WebMemex / freeze-dry

Snapshots a web page to get it as a static, self-contained HTML document.
https://freezedry.webmemex.org
The Unlicense
271 stars 18 forks source link

Inline iframe contents #3

Closed Treora closed 6 years ago

Treora commented 7 years ago

Freeze-dry could be run recursively on iframes. Iframe contents can probably be put as a string in the srcdoc attribute.

Although deprecated, it would be nice to still support <frame>s too; they don't support srcdoc though, so we should try putting contents as a data URL in the src attribute.

erikrose commented 6 years ago

I'm moderately interested in having this happen. Talking with Ian Bicking, who has a similar project, he mentioned that there are webext permission issues around getting ahold of (in particular) the CSS of iframes but that using a framescript might avail. I mention this to save time for anybody who pursues this.

Treora commented 6 years ago

My initial experiments also revealed some complications. In a browser extension, we could (and might have to) resort to running a content script in every frame to grab that frame's contents, then pass the pieces around and assemble them into a single html string. I am not sure about the best architecture for this.

If it would be possible however, I would love to make things work without requiring a WebExtension, so that e.g. a web page can create a snapshot of itself (assuming it can access its frames' content).

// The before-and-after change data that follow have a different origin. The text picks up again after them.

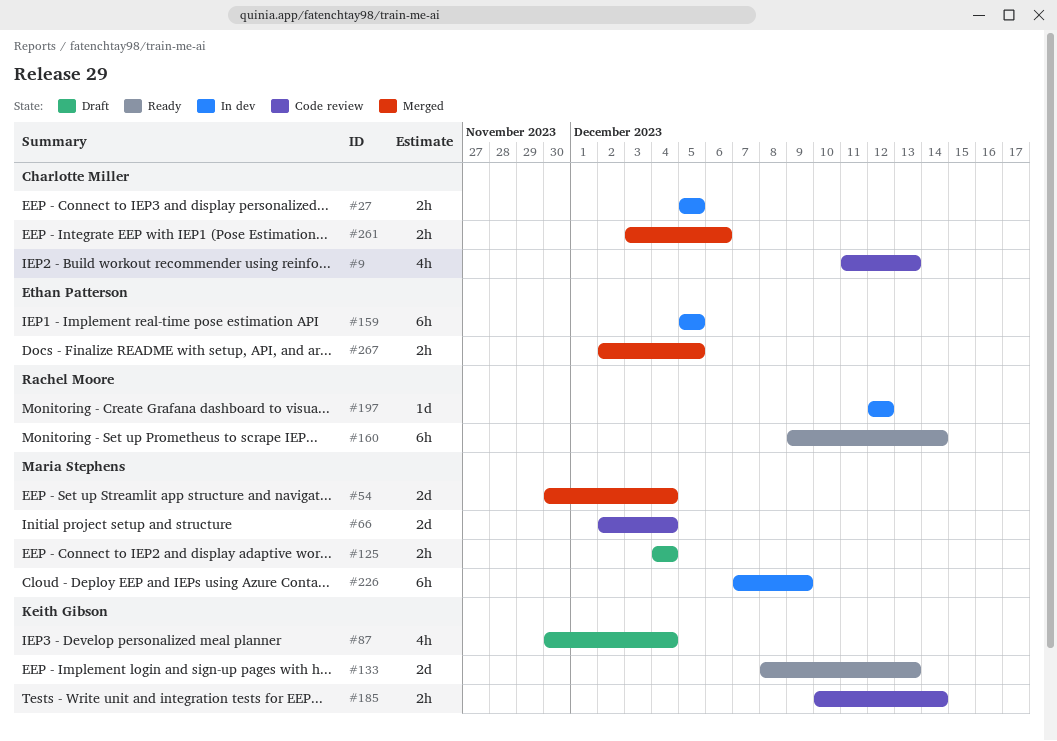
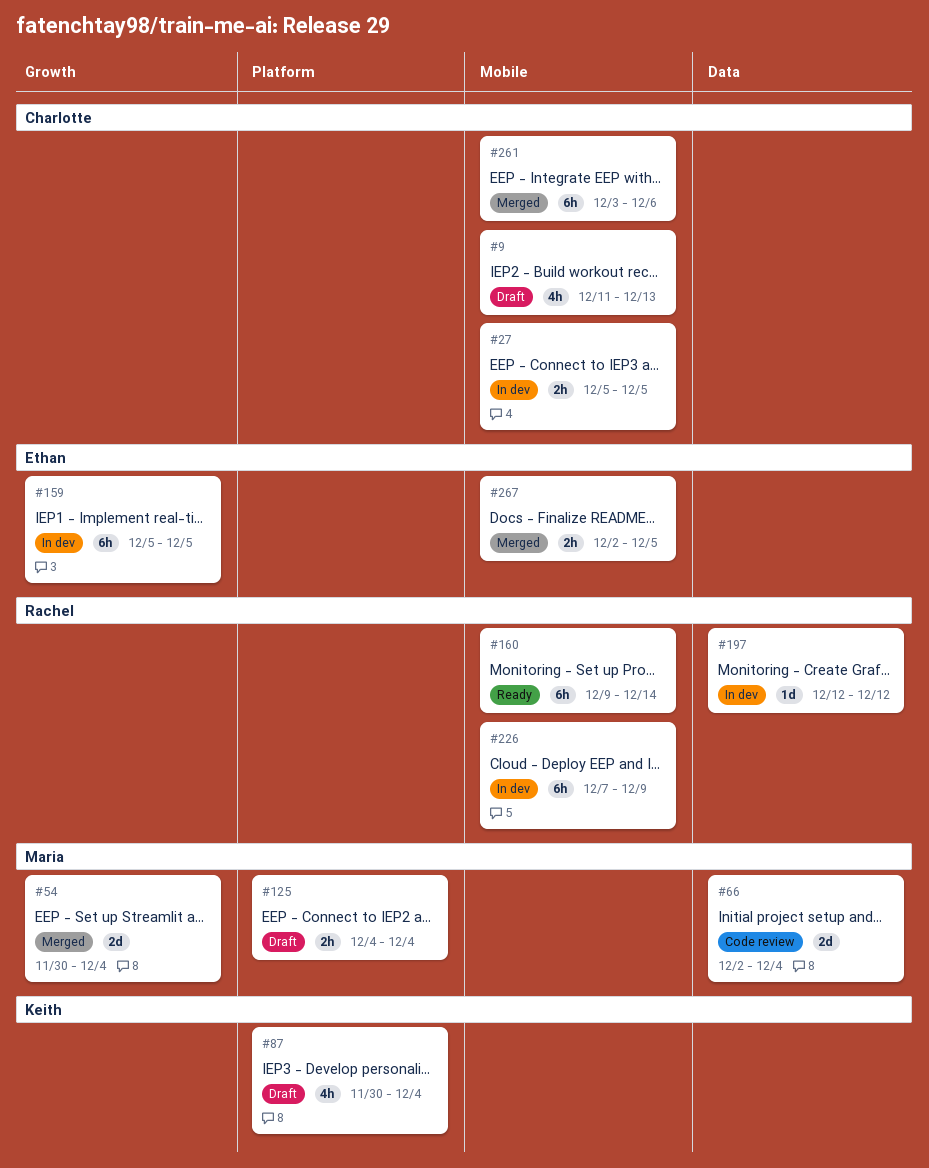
#9, status: Code review -> Draft
#133: present -> none
#185: present -> none
#226, owner: Maria Stephens -> Rachel Moore
#261, estimate: 2h -> 6h

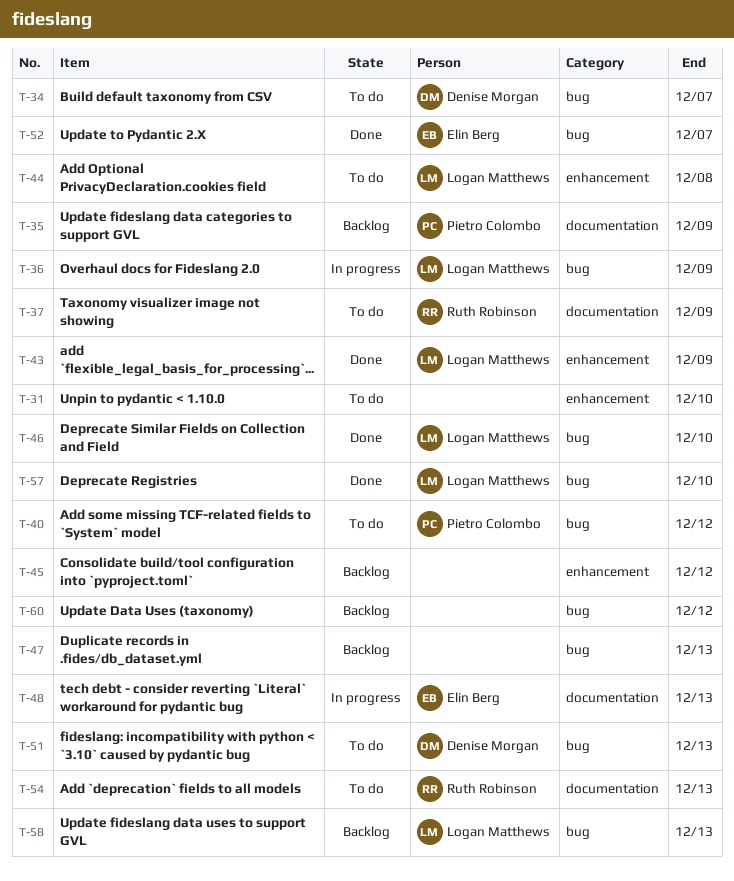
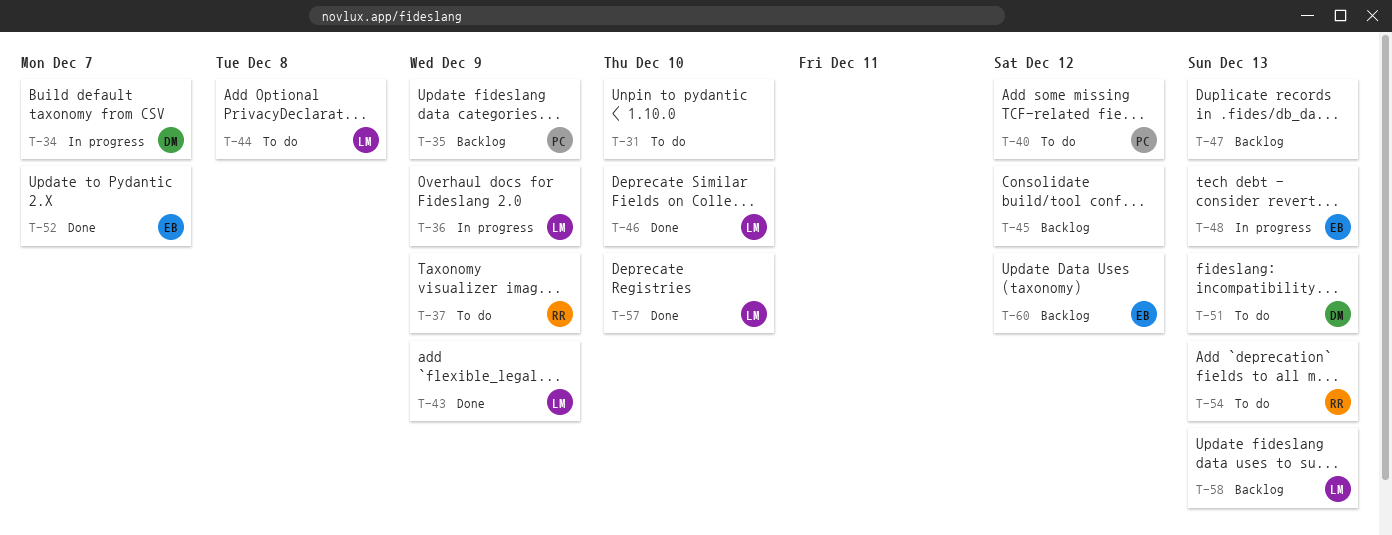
T-34, status: To do -> In progress
T-60, owner: none -> Elin Berg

Regarding @ianb's work; I am still planning to scrutinise his approach to making static html https://github.com/ianb/pagearchive/blob/01f832583380309ec167c77f9af61e6f0af8f6aa/extension/make-static-html.js. Whereas freeze-dry currently clones the whole DOM and then modifies it, his approach is to only pick the tags and attributes that are listed explicitly. It may be worth comparing the pros and cons of these approaches in a separate issue.

erikrose commented 6 years ago

I think one of the things he was proudest of is his spidering of CSS @import statements. But that's just from my fuzzy recollection.

Treora commented 6 years ago

Implemented in 0.2.0. :)

Still need to allow browser extensions etcetera to customise how the iframe contents are captured, for in case direct access to .contentDocument is prohibited (by the single origin policy). In any case, it now falls back to refetching the iframe's source html and using that instead of the currently rendered iframe content. (edit: see #24)

erikrose commented 6 years ago

Hooray! This is a great step forward, and I'll soon update FathomFox's version of freeze-dry to enjoy it. :-D

erikrose commented 6 years ago

I don't seem to actually get inlined iframe contents in 0.2.0. Instead, I get src= some external server, like this:

<iframe style="border: 0px none; vertical-align: bottom;" src="https://tpc.googlesyndication.com/safeframe/1-0-29/html/container.html" id="google_ads_iframe_/74268401/UG_ATF_728_0" title="3rd party ad content" name="" scrolling="no" marginwidth="0" marginheight="0" data-is-safeframe="true" sandbox="allow-forms allow-pointer-lock allow-popups allow-popups-to-escape-sandbox allow-same-origin allow-scripts allow-top-navigation-by-user-activation" width="728" height="90" frameborder="0">

(The source page for the above was https://tabs.ultimate-guitar.com/tab/johann_sebastian_bach/sleepers_awake_tabs_877865.) Do you have any ideas?